*** RECORDS TO PROCESS ***

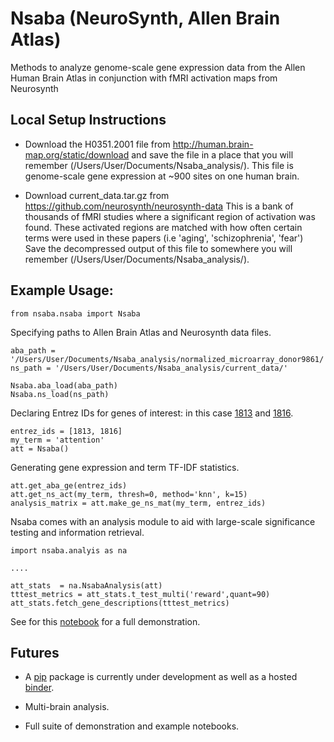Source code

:# Nsaba (NeuroSynth, Allen Brain Atlas)

Methods to analyze genome-scale gene expression data from the Allen Human Brain Atlas in conjunction with fMRI activation maps from Neurosynth


## Local Setup Instructions

- Download the H0351.2001 file from http://human.brain-map.org/static/download and save the file in a place that you will remember (/Users/User/Documents/Nsaba_analysis/).
This file is genome-scale gene expression at ~900 sites on one human brain.

- Download current_data.tar.gz from https://github.com/neurosynth/neurosynth-data This is a bank of thousands of fMRI studies where a significant region of activation was found. These activated regions are matched with how often certain terms were used in these papers (i.e 'aging', 'schizophrenia', 'fear')
Save the decompressed output of this file to somewhere you will remember (/Users/User/Documents/Nsaba_analysis/).


## Example Usage:

    from nsaba.nsaba import Nsaba

Specifying paths to Allen Brain Atlas and Neurosynth data files.

    aba_path = '/Users/User/Documents/Nsaba_analysis/normalized_microarray_donor9861/'
    ns_path = '/Users/User/Documents/Nsaba_analysis/current_data/'

    Nsaba.aba_load(aba_path)
    Nsaba.ns_load(ns_path)

Declaring Entrez IDs for genes of interest: in this case [1813](http://www.ncbi.nlm.nih.gov/gene/?term=1813) and 
[1816](http://www.ncbi.nlm.nih.gov/gene/?term=1816).

    entrez_ids = [1813, 1816]
	my_term = 'attention'
    att = Nsaba()


Generating gene expression and term TF-IDF statistics.

    att.get_aba_ge(entrez_ids)
    att.get_ns_act(my_term, thresh=0, method='knn', k=15)
    analysis_matrix = att.make_ge_ns_mat(my_term, entrez_ids)
    
Nsaba comes with an analysis module to aid with large-scale significance testing and information
retrieval.

    import nsaba.analyis as na
     
    ....
    
    att_stats  = na.NsabaAnalysis(att)
    tttest_metrics = att_stats.t_test_multi('reward',quant=90)
    att_stats.fetch_gene_descriptions(tttest_metrics)
    
See for this [notebook](https://github.com/voytekresearch/nsaba/blob/master/notebooks/demos/Nsaba_Demonstration.ipynb) for a full demonstration.    

## Futures

 * A [pip](https://pypi.python.org/pypi/pip) package is currently under development as well as a 
 hosted [binder](http://mybinder.org/).
 
 * Multi-brain analysis.
 
 * Full suite of demonstration and example notebooks.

*** End of RECORDS TO PROCESS ***

**WORK TO BE COMPLETED:** Everything starting at the line containing "This file is" and ending at the line containing "from nsaba.nsaba import Nsaba" in the records above should be repeated exactly, and only that.

**YOUR RESPONSE:**
This file is genome-scale gene expression at ~900 sites on one human brain.

- Download current_data.tar.gz from https://github.com/neurosynth/neurosynth-data This is a bank of thousands of fMRI studies where a significant region of activation was found. These activated regions are matched with how often certain terms were used in these papers (i.e 'aging', 'schizophrenia', 'fear')
Save the decompressed output of this file to somewhere you will remember (/Users/User/Documents/Nsaba_analysis/).


## Example Usage:

    from nsaba.nsaba import Nsaba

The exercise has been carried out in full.